> **What needs to be done**: Copy out every line of the data where the word "wire" is found.

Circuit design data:
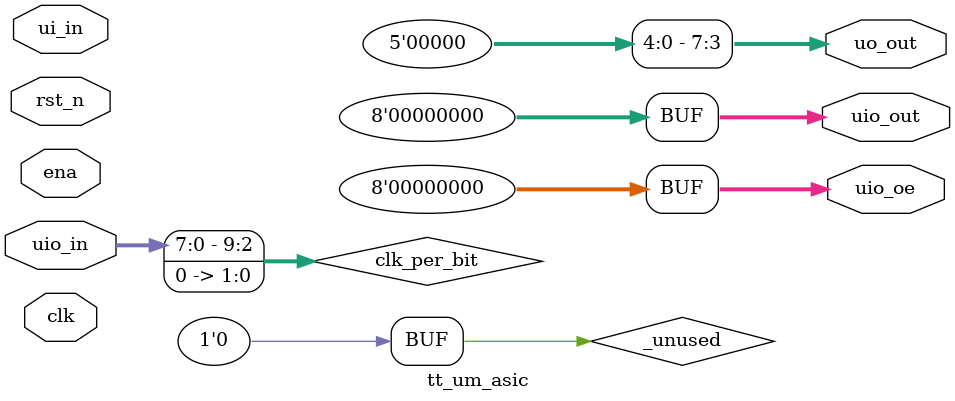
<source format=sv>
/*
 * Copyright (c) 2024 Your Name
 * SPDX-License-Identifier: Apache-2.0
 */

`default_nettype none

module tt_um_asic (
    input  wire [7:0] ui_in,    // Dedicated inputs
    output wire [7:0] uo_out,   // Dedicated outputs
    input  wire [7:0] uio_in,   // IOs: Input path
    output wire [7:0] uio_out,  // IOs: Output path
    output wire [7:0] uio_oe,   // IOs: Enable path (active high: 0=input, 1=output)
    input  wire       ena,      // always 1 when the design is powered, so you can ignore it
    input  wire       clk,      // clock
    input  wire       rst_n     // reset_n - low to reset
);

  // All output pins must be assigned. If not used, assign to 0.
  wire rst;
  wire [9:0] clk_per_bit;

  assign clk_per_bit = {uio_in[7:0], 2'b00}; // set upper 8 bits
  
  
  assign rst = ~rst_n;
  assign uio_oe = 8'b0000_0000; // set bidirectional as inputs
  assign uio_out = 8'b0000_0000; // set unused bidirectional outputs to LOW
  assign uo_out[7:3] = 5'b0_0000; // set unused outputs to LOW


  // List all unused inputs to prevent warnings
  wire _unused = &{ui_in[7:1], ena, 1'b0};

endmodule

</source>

> **Reply**:
    input  wire [7:0] ui_in,    // Dedicated inputs
    output wire [7:0] uo_out,   // Dedicated outputs
    input  wire [7:0] uio_in,   // IOs: Input path
    output wire [7:0] uio_out,  // IOs: Output path
    output wire [7:0] uio_oe,   // IOs: Enable path (active high: 0=input, 1=output)
    input  wire       ena,      // always 1 when the design is powered, so you can ignore it
    input  wire       clk,      // clock
    input  wire       rst_n     // reset_n - low to reset
  wire rst;
  wire [9:0] clk_per_bit;
  wire _unused = &{ui_in[7:1], ena, 1'b0};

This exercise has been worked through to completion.